Later in life, I flew into Chicago from Beirut to see the White Sox in the 1983 playoffs. I enjoyed the Yankees of the 1990s when I lived there, and even took my 9-year-old daughter to a game. I relished the Phillies of 2008, where I now live, and their World Series win.

But those memories have become tainted by the politically correct version of baseball today. Baseball used to be a game I could attend with my friends and talk baseball, not politics.

Today I have two heroes left in the game. One is San Francisco Giants pitcher Sam Coonrod, the only player to stand rather than take a knee, telling reporters after the game that as a Christian he “can’t kneel before anything besides God.”

The other is Bryce Harper, who revealed a sports coat honoring the Phanatic and a pair of cleats that included feathers emblematic of the Phillies mascot. That was fun!

Whatever the case, I’ve watched my last baseball game until it becomes a game again rather than a political statement. I hope others feel the same way! Maybe Major League Baseball will get the message.

It makes perfect sense that Antifa & BLM are able to convince young college student to pull down statues of great men.

Every moment such statues stand it’s a reminder that they have no now nor are likely to every accomplish even a tiny percentage of the good such men have done. No wonder they’re offended by them

It’s actually the same reason why the MSM & Boomers kept classifying the WW 2 generation as “the greatest generation”. If they are the “greatest” then it’s not odd that the boomer and other fail to achieve what they did.


Actor John Saxon died this weekend. He was a guy who seemed to be everywhere, always did his job well, made the people around him better but never managed to get top billing on a big moves or show.

https://platform.twitter.com/widgets.js

The John Saxons of the world keep it going


Speaking of actor’s dying Oliva de Havilland died this weekend at 104. She was the last great star of Hollywood still with us (Angelia Lansbury 9 years younger came later). Of the 16 movies I own on Amazon Prime she co-stars with Errol Flynn in four of them. With her finally dies the Golden Age of Hollywood.

I wonder how many of the obits running today and yesterday on her were initially and largely authored decades ago by writers now dead?

Well cancel culture can now come for her, if not for Gone With the Wind or her roll in speaking out against communism maybe for the fact that the 1st act she does in the 1st significant movie she appeared in (Captain Blood) involves her buying Errol Flynn’s character Peter Blood at a slave auction.


Apparently the 1st Baseball game which was the 1st broadcast of a Major Sports game since the COVID closer had, as might be expected rating through the roof.

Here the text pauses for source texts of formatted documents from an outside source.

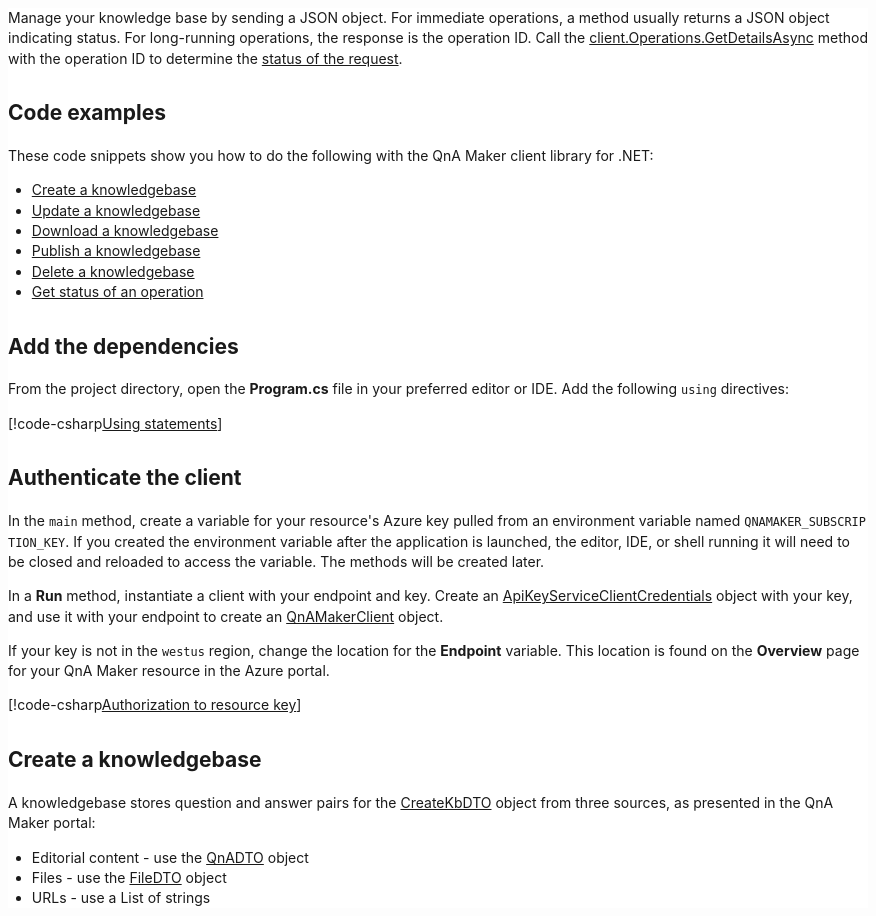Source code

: Manage your knowledge base by sending a JSON object. For immediate operations, a method usually returns a JSON object indicating status. For long-running operations, the response is the operation ID. Call the [client.Operations.GetDetailsAsync](https://docs.microsoft.com/dotnet/api/microsoft.azure.cognitiveservices.knowledge.qnamaker.operationsextensions.getdetailsasync?view=azure-dotnet) method with the operation ID to determine the [status of the request](https://docs.microsoft.com/dotnet/api/microsoft.azure.cognitiveservices.knowledge.qnamaker.models.operationstatetype?view=azure-dotnet). 

 
## Code examples

These code snippets show you how to do the following with the QnA Maker client library for .NET:

* [Create a knowledgebase](#create-a-knowledgebase)
* [Update a knowledgebase](#update-a-knowledgebase)
* [Download a knowledgebase](#download-a-knowledgebase)
* [Publish a knowledgebase](#publish-a-knowledgebase)
* [Delete a knowledgebase](#delete-a-knowledgebase)
* [Get status of an operation](#get-status-of-an-operation)

## Add the dependencies

From the project directory, open the **Program.cs** file in your preferred editor or IDE. Add the following `using` directives:

[!code-csharp[Using statements](~/samples-qnamaker-csharp/documentation-samples/quickstarts/Knowledgebase_Quickstart/Program.cs?name=Dependencies)]

## Authenticate the client

In the `main` method, create a variable for your resource's Azure key pulled from an environment variable named `QNAMAKER_SUBSCRIPTION_KEY`. If you created the environment variable after the application is launched, the editor, IDE, or shell running it will need to be closed and reloaded to access the variable. The methods will be created later.

In a **Run** method, instantiate a client with your endpoint and key. Create an [ApiKeyServiceClientCredentials](https://docs.microsoft.com/dotnet/api/microsoft.azure.cognitiveservices.knowledge.qnamaker.apikeyserviceclientcredentials?view=azure-dotnet) object with your key, and use it with your endpoint to create an [QnAMakerClient](https://docs.microsoft.com/dotnet/api/microsoft.azure.cognitiveservices.knowledge.qnamaker.qnamakerclient?view=azure-dotnet) object.

If your key is not in the `westus` region, change the location for the **Endpoint** variable. This location is found on the **Overview** page for your QnA Maker resource in the Azure portal.

[!code-csharp[Authorization to resource key](~/samples-qnamaker-csharp/documentation-samples/quickstarts/Knowledgebase_Quickstart/Program.cs?name=Authorization)]


## Create a knowledgebase

A knowledgebase stores question and answer pairs for the [CreateKbDTO](https://docs.microsoft.com/dotnet/api/microsoft.azure.cognitiveservices.knowledge.qnamaker.models.createkbdto?view=azure-dotnet) object from three sources, as presented in the QnA Maker portal:

* Editorial content - use the [QnADTO](https://docs.microsoft.com/dotnet/api/microsoft.azure.cognitiveservices.knowledge.qnamaker.models.qnadto?view=azure-dotnet) object
* Files - use the [FileDTO](https://docs.microsoft.com/dotnet/api/microsoft.azure.cognitiveservices.knowledge.qnamaker.models.filedto?view=azure-dotnet) object 
* URLs - use a List of strings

To those who might claim this as proof that the kneeling to the anthem in empty stadiums and the BLM messages will not hurt their draw let me remind them that the 1st episode of Jodie Whitaker’s run on Doctor Who had high ratings too.

I wonder how than ended?

Meanwhile Sunday for the 1st time in my life I was driving a car at a time when the Redsox where playing a game and did NOT turn on the radio to listen.

Didn’t miss it and given the COVID 19 outbreak among the Marlins this might be the shortest season in history.


Oh and I had to laugh when I read this story of the WNBA teams walking off the court during the national anthem, which according to a correction took place before the anthem (like it matters).

Either way if there is any sports league that will not be hurt by this it’s this one. Given the predominance of the uber woke within their microscopic fan base it would likely help.

Even better for the WNBA they are so used to playing in empty arenas that their players’ games are unlikely to be affected not to mention that for the 1st and likely last time in their history their fan draw at games will be equal to the NBA.